The honky tonk blues
Tangenziale, verso i grandi curvoni, vista da Damiano
La ragazza che cammina davanti a me mentre raggiungo la macchina ha quei capelli morbidi che non hanno mai avuto bisogno di nessun colpo di spazzola, e getta uno sguardo verso un ragazzo dalla faccia larga, i capelli fluenti e una bella bocca. Lui fa finta di non vederla nell'incrociarla. E mentre si allontana altri uomini guardano lei, inevitabilmente, con occhi affilati o in bocca una canzone, con cani al guinzaglio e valigette in mano; ma lei ha guardato soltanto lui e il suo corpo si è chiuso per un po' nella mancanza del corrispondente, il suo corpo che emette piccole curve ad ogni movimento. Passa davanti a tre studenti che guardano lo stesso punto del cielo ognuno piantato indolentemente nel suo metro di marciapiede. Passa davanti alle massaie che guardano cumuli di frutta e verdura - che sembrano "giocattolo" o "gioiello" a una certa loro parte istintuale - mentre pensano a numeri che si sommano e sottraggono in colonne, a ricette, al tempo elastico e al grigiore della mattina che su tutto incombe come un'attesa, una specie di rassegnazione. Un uomo giovane mi attraversa davanti, con in mano il giornale e la bustina bianca dei cornetti, verso una colazione che per migliaia di noi sparsi sulla strada è già lontana. Sopra il semaforo della tangenziale lo stesso aereo di tutte le mattine scende sulla nebbia delle nuvole basse. Piove senza voglia, senza vento. Mi mancano i venditori di giornali che camminano sullo stretto spartitraffico come su una corda tesa a dieci metri di altezza.

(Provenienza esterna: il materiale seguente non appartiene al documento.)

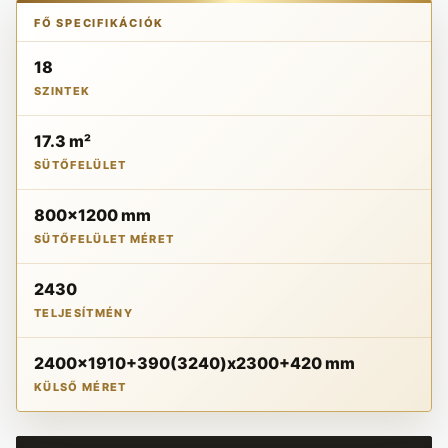
FŐ SPECIFIKÁCIÓK
18
SZINTEK
17.3 m²
SÜTŐFELÜLET
800x1200 mm
SÜTŐFELÜLET MÉRET
2430
TELJESÍTMÉNY
2400x1910+390(3240)x2300+420 mm
KÜLSŐ MÉRET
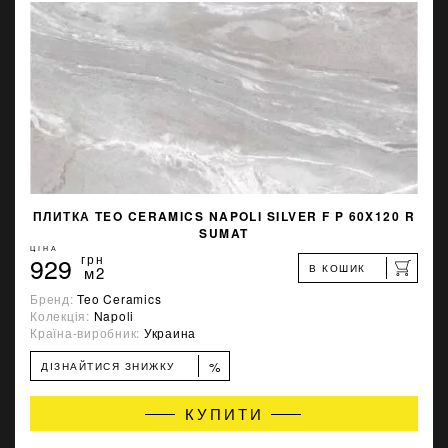
ПЛИТКА TEO CERAMICS NAPOLI SILVER F P 60X120 R
SUMAT
ЦІНА
929
грн
В КОШИК
м2
Бренд:
Teo Ceramics
Колекція:
Napoli
Країна-виробник:
Украина
%
ДІЗНАЙТИСЯ ЗНИЖКУ
КУПИТИ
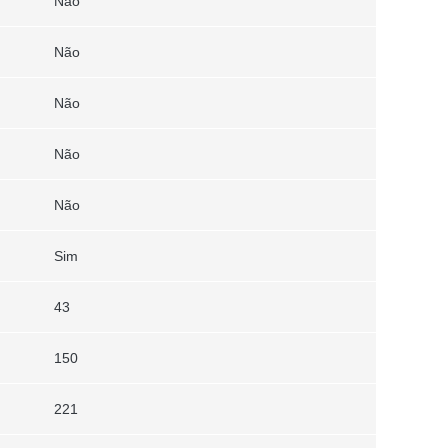
Não
Não
Não
Não
Não
Sim
43
150
221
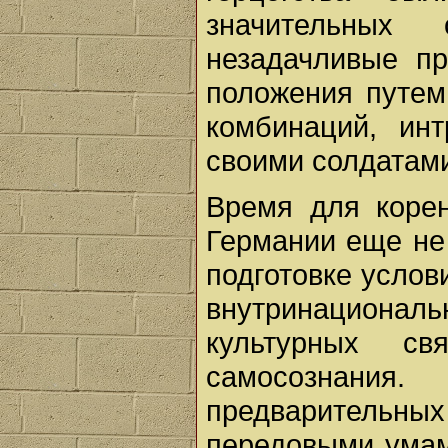
значительных
незадачливые пр
положения путем
комбинаций, инт
своими солдатам
Время для коре
Германии еще не 
подготовке услов
внутринациональ
культурных св
самосознания.
предварительны
передовыми умам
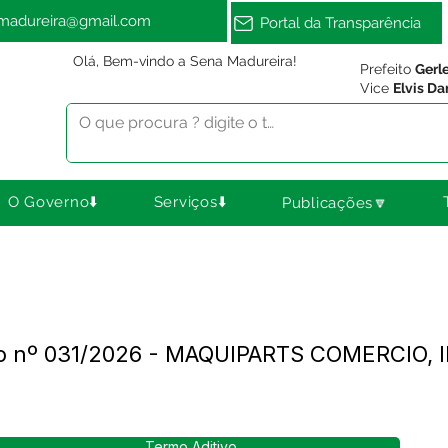
amadureira@gmail.com
Portal da Transparência
Olá, Bem-vindo a Sena Madureira!
Prefeito
Gerl
Vice
Elvis Da
O Governo⬇️
Serviços⬇️
Publicações🔽
ato nº 031/2026 - MAQUIPARTS COMERCIO,
Termo Aditivo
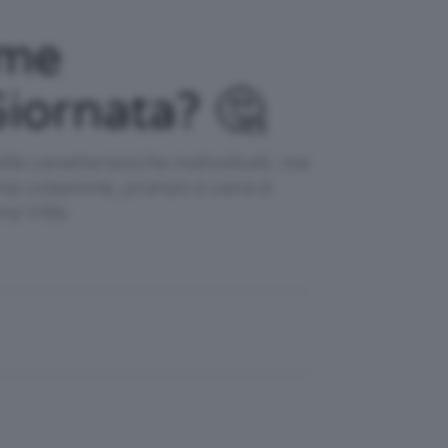
ome
Giornata? 🤔
le caratteristiche individuali, ma
ma colazione, pranzo e cena è
a Villa.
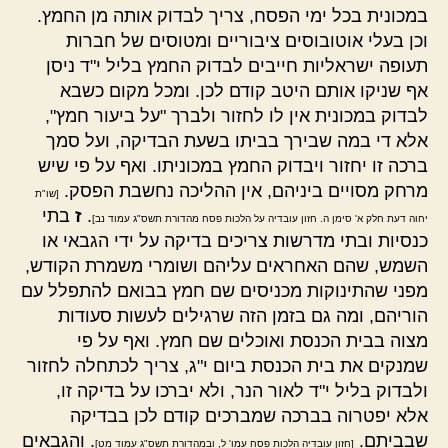
במכונית בכל ימי הפסח, צריך לבדוק אותה מן החמץ.
וכן בעלי אוטובוסים ציבוריים ומטוסים של חברות
תעופה ישראליות חייבים לבדוק החמץ בליל י"ד ניסן
אף שניקו אותם היטב קודם לכן. ומכל מקום כשבא
לבדוק במכונית אין לו לחזור ולברך "על ביעור חמץ",
אלא די במה שבירך בביתו בשעת הבדיקה, ועל סמך
ברכה זו יחזור ויבדוק החמץ במכוניתו. ואף על פי שיש
מרחק מסויים ביניהם, אין ההליכה נחשבת הפסק.
[שו"ת
.
ז
בתי
יחוה דעת חלק א' סימן ה. חזון עובדיה על הלכות פסח מהדורת תשס"ג עמוד נב]
כנסיות ובתי מדרשות צריכים בדיקה על ידי הגבאי או
השמש, שהם האחראים עליהם ושומרי משמרת הקודש,
מפני שהתינוקות מכניסים שם חמץ בבואם להתפלל עם
הוריהם, ומה גם בזמן הזה שרגילים לעשות סעודות
מצוה בבית הכנסת ואוכלים שם חמץ. ואף על פי
שמנקים את בית הכנסת ביום י"ג, צריך לכתחלה לחזור
ולבדוק בליל י"ד לאור הנר, ולא יברכו על בדיקה זו,
אלא יפטרוה בברכה שמברכים קודם לכן בבדיקה
שבביתם.
. והגבאים
[חזון עובדיה הלכות פסח עמו' ל, ובמהדורת תשס"ג עמוד מט]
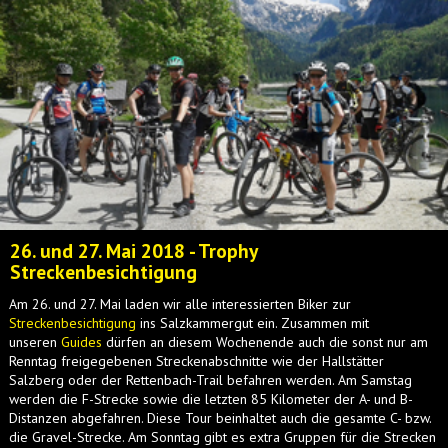
26. und 27. Mai 2018 - Trophy
Streckenbesichtigung
Am 26. und 27. Mai laden wir alle interessierten Biker zur
Streckenbesichtigung
ins Salzkammergut ein. Zusammen mit
unseren
Guides
dürfen an diesem Wochenende auch die sonst nur am
Renntag freigegebenen Streckenabschnitte wie der Hallstätter
Salzberg oder der Rettenbach-Trail befahren werden. Am Samstag
werden die F-Strecke sowie die letzten 85 Kilometer der A- und B-
Distanzen abgefahren. Diese Tour beinhaltet auch die gesamte C- bzw.
die Gravel-Strecke. Am Sonntag gibt es extra Gruppen für die Strecken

Le case che guardano sulla tangenziale sembrano vuote come se fossimo gli ultimi che devono, misteriosa e obbligatoriamente, lasciare la città. Mentre comincio a percorrere il mio arco di curvone, giù sui binari - vuoti e lucidi come acciaio graffiato - un treno regionale percorre speculare e simmetrico un arco contrario, condividendo con me infiniti diametri di una nostra particolare, serena circonferenza.
Io penso sempre che tutto intorno a me sia vivo, vigile: che tutto intorno a me abbia un senso. Tutto vive e scivola sul parabrezza delle macchine, rami e cielo e facce alle finestre che chiamano la primavera; la città si mostra sul retro senza vetri dei furgoncini bianchi o blu, giocando ad allungarsi come un bambino che si veste con le cose dei grandi. Tutto si srotola lì, vetrine e fiancate di guizzanti motorini che tengono per un tempo indefinibile il riflesso dei miei passi o degli sguardi altrui, come ricordandomi che sono anche in un film registrato dalle cose, dalla città che mi avvolge come una sciarpa calda, come un cappio o un abbraccio insperato. Vado nella pioggia cantando il ritornello della canzone che esce dalla radio, prima un tono più alto e poi un tono più basso, e giro a destra mentre il coro galleggia sulla voce di Mick e non vuole più atterrare.
Il raccordo è lento. I campi dormono sotto la pioggia e ci ignorano. Fuggo i grandi camion che sprigionano potenza assassina mentre passo loro in mezzo, una traiettoria millimetrata, per raggiungere l'uscita. I pioppi che delimitano il viale di accesso scoppiano di gemme nuove e si spingono, gonfi, verso il vento.